A string of traffic lights has turned a Dyker Heights drag into a demolition derby, according to neighbors who are calling on the city to remove the signals.
Residents are road-raging against three consecutive stoplights on 10th Avenue at the corners of 74th, 75th and 76th streets — lights that allegedly put pedestrians and drivers at risk.
“People say the lights are going to slow down traffic, but when [drivers] see those yellow lights, they speed up to beat them,” said Fran Vella-Marone, president of Dyker Heights Civic Association. “The lights don’t slow down traffic — they speed it up. How does that make things safer?”
It’s not clear whether the lights cause drivers to hit the gas, but the number of accidents at the corner of 76th Street certainly accelerated after a stoplight was installed in January 2007.
The number of auto accidents skyrocketed from two in 2006 to 10 the following year, according to a Department of Transportation spokesman. In 2008, the number of accidents fell back to one.

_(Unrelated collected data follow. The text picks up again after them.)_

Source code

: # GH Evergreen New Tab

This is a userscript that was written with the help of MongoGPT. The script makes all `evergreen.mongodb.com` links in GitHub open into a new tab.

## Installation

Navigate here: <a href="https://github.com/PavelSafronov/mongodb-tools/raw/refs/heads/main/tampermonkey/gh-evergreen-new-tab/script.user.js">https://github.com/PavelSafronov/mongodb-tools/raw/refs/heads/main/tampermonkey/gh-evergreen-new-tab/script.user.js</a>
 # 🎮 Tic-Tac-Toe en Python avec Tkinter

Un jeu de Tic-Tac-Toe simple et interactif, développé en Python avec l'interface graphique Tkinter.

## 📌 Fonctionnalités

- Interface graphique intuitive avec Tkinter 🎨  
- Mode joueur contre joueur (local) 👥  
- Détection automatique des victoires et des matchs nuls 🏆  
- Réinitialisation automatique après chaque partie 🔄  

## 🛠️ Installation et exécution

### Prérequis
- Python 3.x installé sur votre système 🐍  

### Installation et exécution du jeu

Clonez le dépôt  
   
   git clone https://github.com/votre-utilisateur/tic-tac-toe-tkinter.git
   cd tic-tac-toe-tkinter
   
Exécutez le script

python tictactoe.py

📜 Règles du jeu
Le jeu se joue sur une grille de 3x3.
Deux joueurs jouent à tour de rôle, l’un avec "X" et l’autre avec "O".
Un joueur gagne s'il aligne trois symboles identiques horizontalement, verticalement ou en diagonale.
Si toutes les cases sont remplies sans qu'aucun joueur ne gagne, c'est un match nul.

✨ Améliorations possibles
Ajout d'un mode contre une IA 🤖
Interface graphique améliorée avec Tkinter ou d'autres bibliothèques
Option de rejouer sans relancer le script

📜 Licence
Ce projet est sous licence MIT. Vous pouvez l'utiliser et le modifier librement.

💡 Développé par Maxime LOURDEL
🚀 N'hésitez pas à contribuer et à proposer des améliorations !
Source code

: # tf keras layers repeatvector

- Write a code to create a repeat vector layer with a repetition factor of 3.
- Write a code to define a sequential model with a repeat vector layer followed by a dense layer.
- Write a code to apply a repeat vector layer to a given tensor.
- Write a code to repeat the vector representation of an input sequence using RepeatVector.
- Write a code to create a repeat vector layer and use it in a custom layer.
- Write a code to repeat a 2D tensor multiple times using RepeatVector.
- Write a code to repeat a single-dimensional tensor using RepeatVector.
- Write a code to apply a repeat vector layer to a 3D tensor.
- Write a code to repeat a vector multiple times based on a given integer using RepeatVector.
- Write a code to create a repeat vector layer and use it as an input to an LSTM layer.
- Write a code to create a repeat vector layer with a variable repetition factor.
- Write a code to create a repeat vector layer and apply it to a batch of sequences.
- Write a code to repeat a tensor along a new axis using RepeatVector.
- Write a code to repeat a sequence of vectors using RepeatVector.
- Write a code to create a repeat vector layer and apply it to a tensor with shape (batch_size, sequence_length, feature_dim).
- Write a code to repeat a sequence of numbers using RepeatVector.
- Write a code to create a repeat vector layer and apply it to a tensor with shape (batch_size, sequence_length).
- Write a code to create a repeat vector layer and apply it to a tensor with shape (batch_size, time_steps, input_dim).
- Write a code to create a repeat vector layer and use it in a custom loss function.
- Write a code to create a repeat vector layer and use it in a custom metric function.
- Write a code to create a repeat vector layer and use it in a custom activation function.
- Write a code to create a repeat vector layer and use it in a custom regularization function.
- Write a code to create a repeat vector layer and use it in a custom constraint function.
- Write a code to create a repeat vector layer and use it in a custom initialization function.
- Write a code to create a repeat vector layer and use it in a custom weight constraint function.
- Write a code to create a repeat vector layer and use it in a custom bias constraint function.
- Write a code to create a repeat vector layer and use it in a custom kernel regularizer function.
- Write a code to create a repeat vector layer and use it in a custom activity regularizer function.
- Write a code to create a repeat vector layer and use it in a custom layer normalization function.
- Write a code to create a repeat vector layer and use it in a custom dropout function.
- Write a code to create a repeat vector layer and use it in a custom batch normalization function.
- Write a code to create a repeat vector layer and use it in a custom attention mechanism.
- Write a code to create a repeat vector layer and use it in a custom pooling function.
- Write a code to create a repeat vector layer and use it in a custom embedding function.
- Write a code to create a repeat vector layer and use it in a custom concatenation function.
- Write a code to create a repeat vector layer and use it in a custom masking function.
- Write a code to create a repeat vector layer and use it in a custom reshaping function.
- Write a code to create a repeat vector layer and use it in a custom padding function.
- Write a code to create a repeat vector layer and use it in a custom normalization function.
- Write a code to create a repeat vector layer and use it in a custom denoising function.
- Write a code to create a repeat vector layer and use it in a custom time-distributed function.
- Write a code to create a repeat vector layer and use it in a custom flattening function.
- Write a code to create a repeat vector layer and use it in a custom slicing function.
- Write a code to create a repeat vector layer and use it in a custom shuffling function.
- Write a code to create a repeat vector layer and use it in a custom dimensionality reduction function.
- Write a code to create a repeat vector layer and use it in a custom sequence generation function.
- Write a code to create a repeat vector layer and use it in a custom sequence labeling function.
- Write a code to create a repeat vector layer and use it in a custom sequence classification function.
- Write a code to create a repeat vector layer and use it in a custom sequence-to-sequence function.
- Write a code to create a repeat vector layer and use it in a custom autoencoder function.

The spike put Councilman Vince Gentile (D–Bay Ridge) on edge.
“We’ve noticed signals going up all over the neighborhood, with very little attention being paid to how they’re individually and as a whole affecting the flow of traffic,” Gentile wrote to the city. “[The Department of Transportation] needs to take a look at the big picture.”
Gentile — who also attributes the uptick in accidents to drivers racing through the intersections to catch yellow lights — is also calling on the city to investigate the merits of the 40-year-old light at 75th Street, and the stoplight at 74th Street, which was installed in June.
But his requests might be stuck in park.
In July, the Department of Transportation studied removing the light from the corner of 76th Street, but nixed the proposal, according to spokesman Scott Gastel, who, ironically, used to work for Gentile.